** PROBLEM TO WORK ON **
Give back the full listing as written. No pictures go with it.
RECORDS PROVIDED START
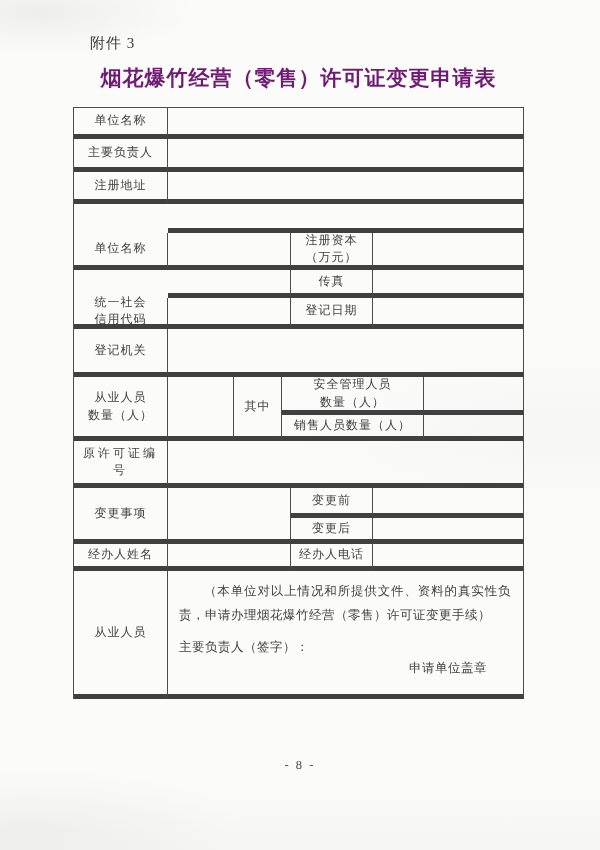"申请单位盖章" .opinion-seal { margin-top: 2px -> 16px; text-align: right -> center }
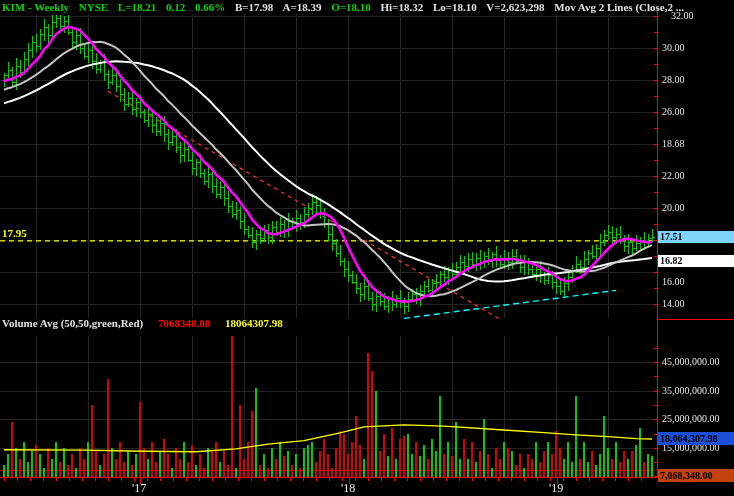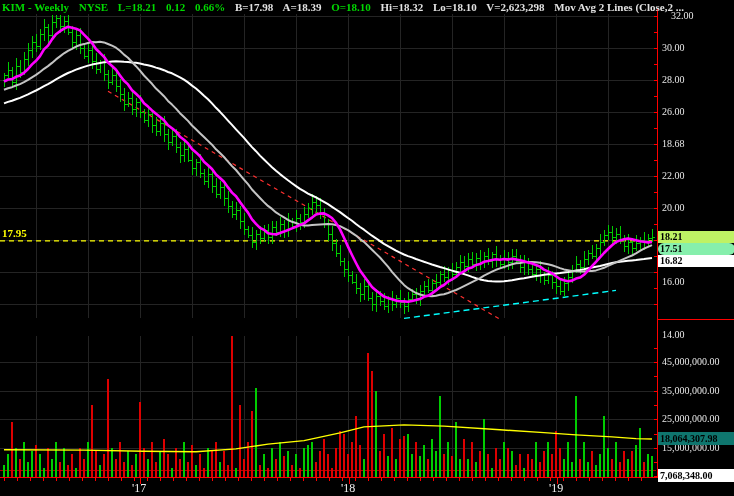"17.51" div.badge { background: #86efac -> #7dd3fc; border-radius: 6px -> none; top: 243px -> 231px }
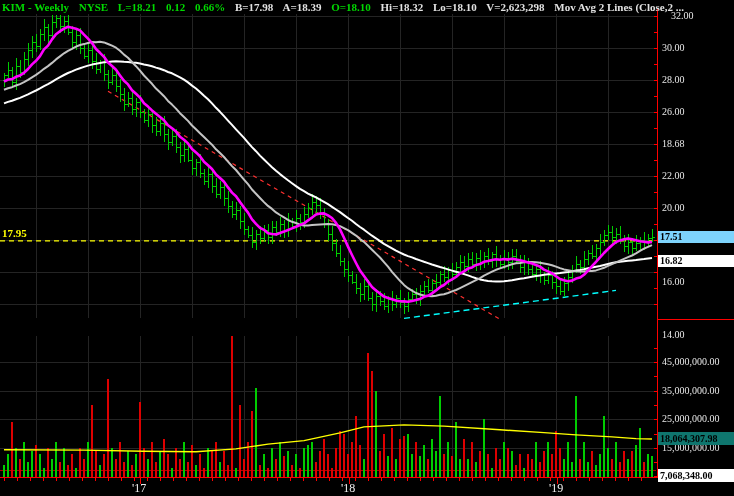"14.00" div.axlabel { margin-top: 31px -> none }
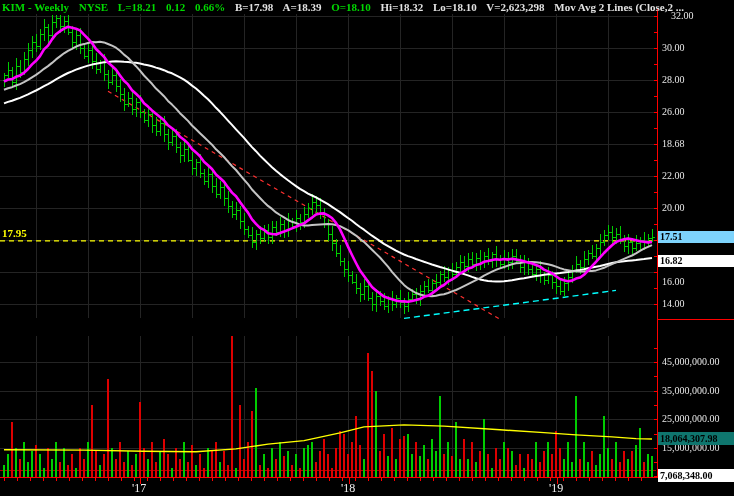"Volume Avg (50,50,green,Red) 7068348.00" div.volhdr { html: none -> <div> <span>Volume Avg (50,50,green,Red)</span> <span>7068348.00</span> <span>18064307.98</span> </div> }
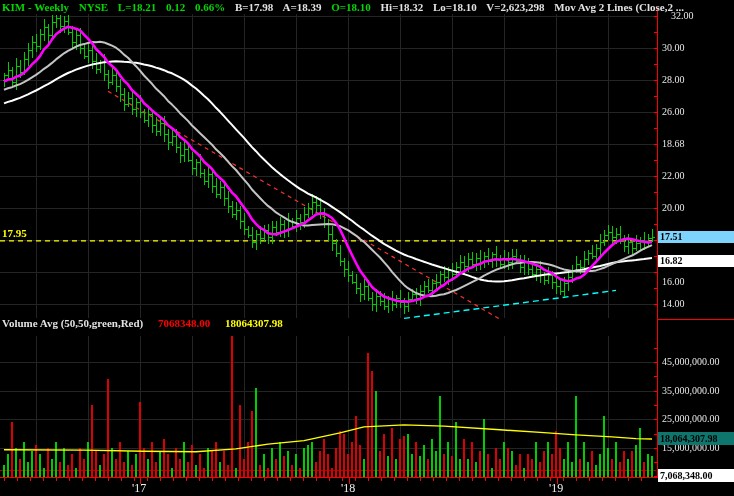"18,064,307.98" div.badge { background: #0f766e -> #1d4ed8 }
RECORDS PROVIDED END
** ANSWER TO THIS PROBLEM **
"申请单位盖章" .opinion-seal { margin-top: 2px -> 16px; text-align: right -> center }
"17.51" div.badge { background: #86efac -> #7dd3fc; border-radius: 6px -> none; top: 243px -> 231px }
"14.00" div.axlabel { margin-top: 31px -> none }
"Volume Avg (50,50,green,Red) 7068348.00" div.volhdr { html: none -> <div> <span>Volume Avg (50,50,green,Red)</span> <span>7068348.00</span> <span>18064307.98</span> </div> }
"18,064,307.98" div.badge { background: #0f766e -> #1d4ed8 }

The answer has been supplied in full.